* Problem to work on *
Give again, exactly as written, each line of the material below starting at the line that contains "Add Page Number" and ending at the line that contains "PDFer som inte". Both ends count, and no other line does.
Segment Start: Data in this exercise
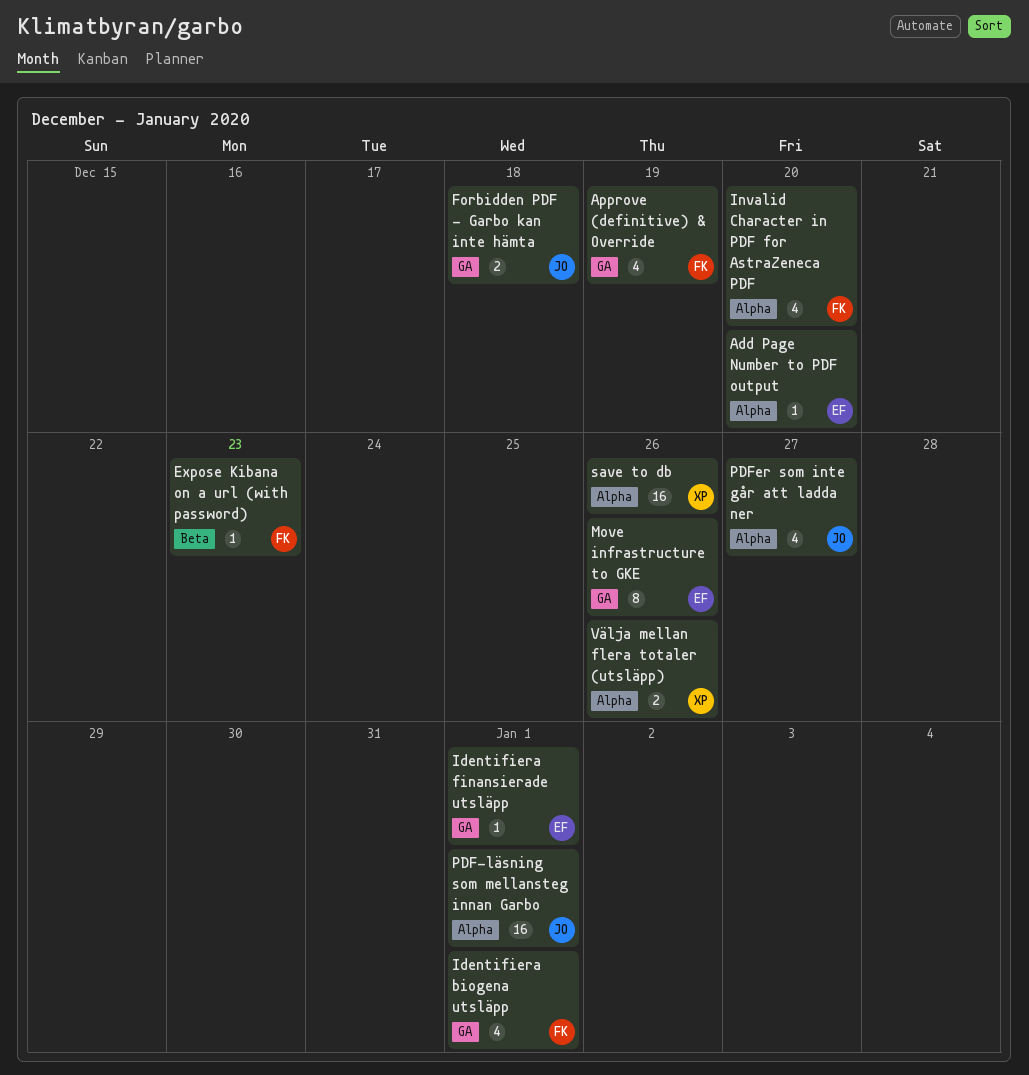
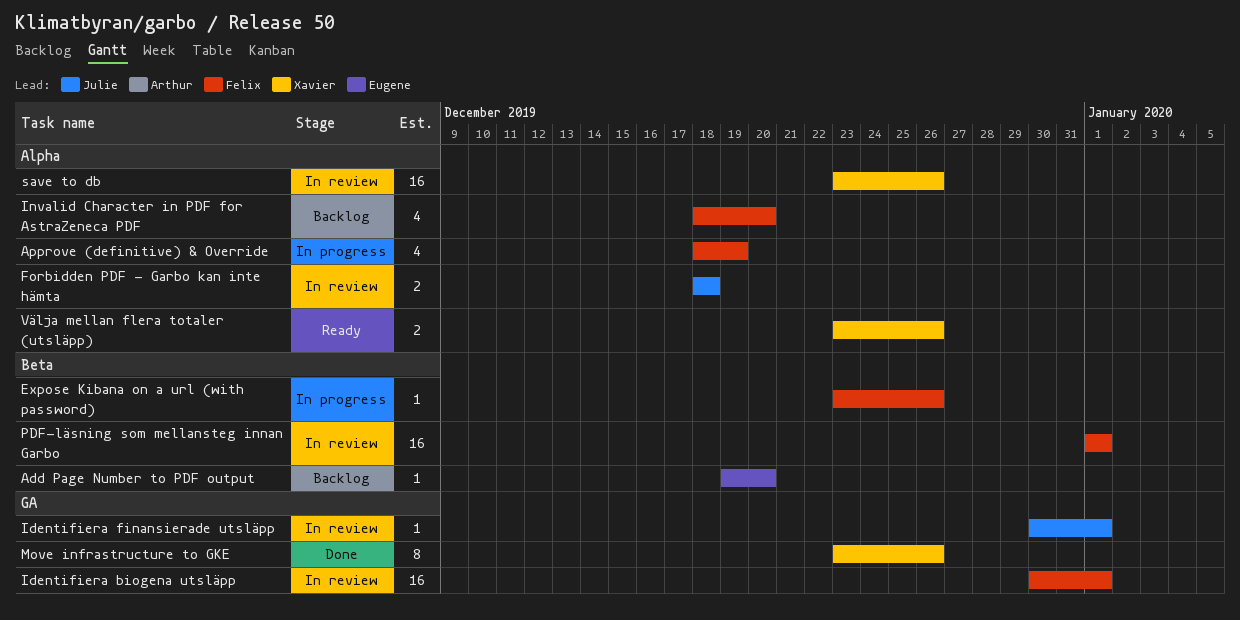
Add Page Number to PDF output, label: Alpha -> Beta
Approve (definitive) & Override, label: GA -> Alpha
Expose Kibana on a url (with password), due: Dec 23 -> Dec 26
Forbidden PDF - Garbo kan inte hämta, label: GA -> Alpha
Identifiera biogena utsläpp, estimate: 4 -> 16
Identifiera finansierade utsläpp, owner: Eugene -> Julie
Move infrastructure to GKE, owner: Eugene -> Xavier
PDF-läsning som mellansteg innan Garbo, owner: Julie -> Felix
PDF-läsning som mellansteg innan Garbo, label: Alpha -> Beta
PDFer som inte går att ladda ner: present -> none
Segment End: Data in this exercise
Segment Start: Data in this exercise
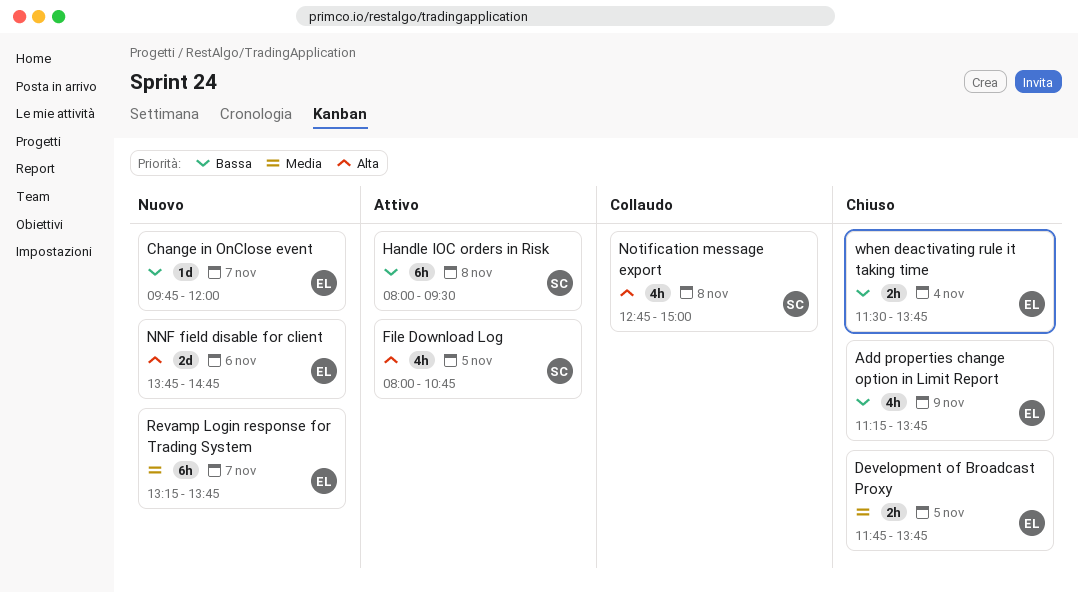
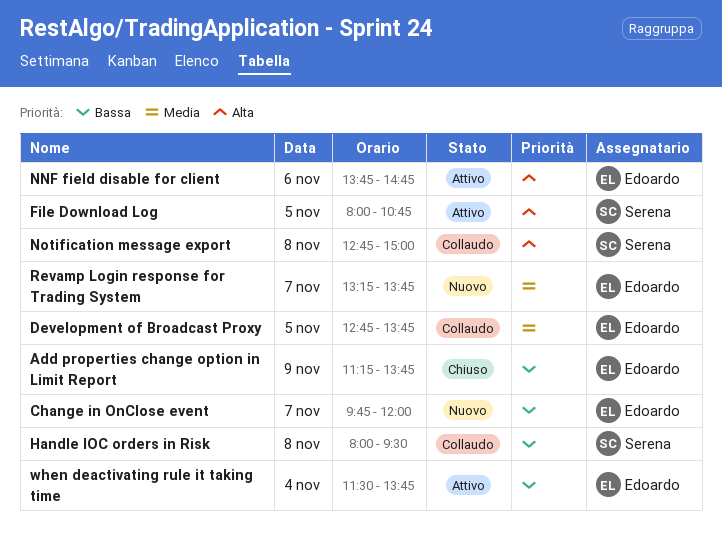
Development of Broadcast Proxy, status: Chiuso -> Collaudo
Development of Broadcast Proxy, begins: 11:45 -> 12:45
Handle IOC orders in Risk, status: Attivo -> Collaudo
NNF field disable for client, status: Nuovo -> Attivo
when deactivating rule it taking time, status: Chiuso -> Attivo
Segment End: Data in this exercise
Segment Start: Data in this exercise
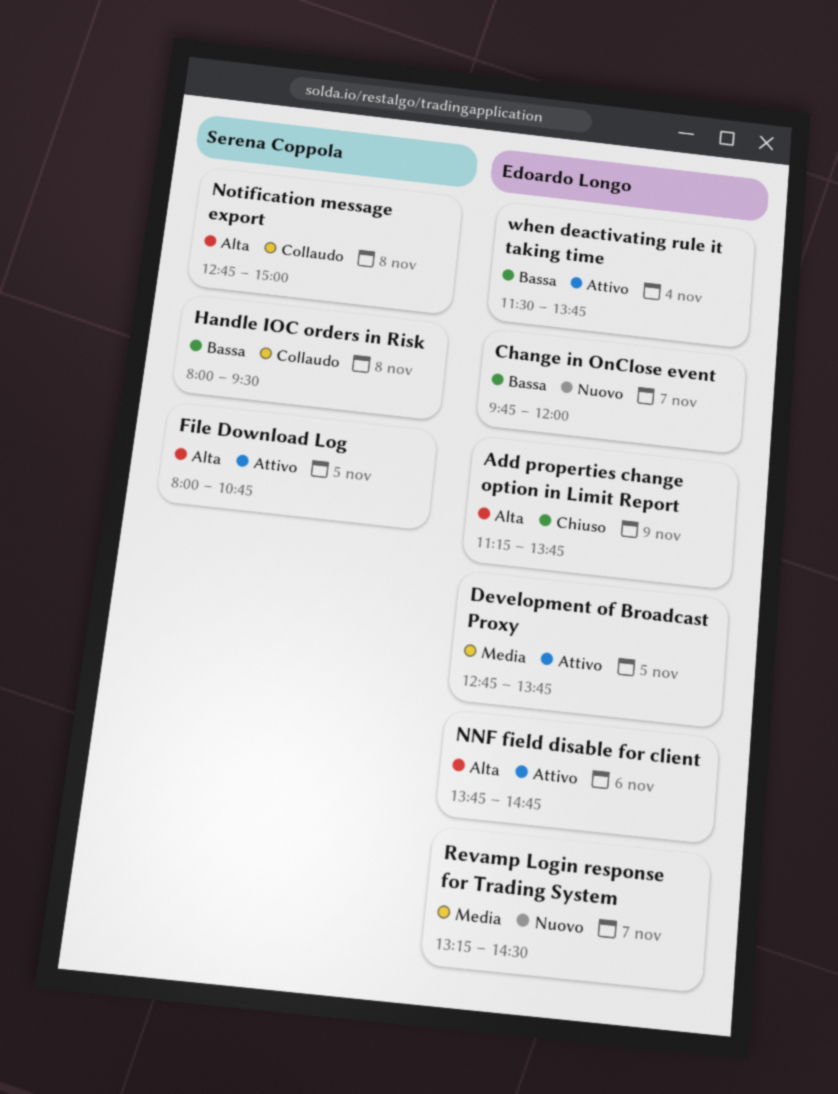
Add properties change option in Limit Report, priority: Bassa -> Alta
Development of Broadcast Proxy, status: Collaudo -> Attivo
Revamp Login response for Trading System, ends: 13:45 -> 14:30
Segment End: Data in this exercise
* Exercise result *
Add Page Number to PDF output, label: Alpha -> Beta
Approve (definitive) & Override, label: GA -> Alpha
Expose Kibana on a url (with password), due: Dec 23 -> Dec 26
Forbidden PDF - Garbo kan inte hämta, label: GA -> Alpha
Identifiera biogena utsläpp, estimate: 4 -> 16
Identifiera finansierade utsläpp, owner: Eugene -> Julie
Move infrastructure to GKE, owner: Eugene -> Xavier
PDF-läsning som mellansteg innan Garbo, owner: Julie -> Felix
PDF-läsning som mellansteg innan Garbo, label: Alpha -> Beta
PDFer som inte går att ladda ner: present -> none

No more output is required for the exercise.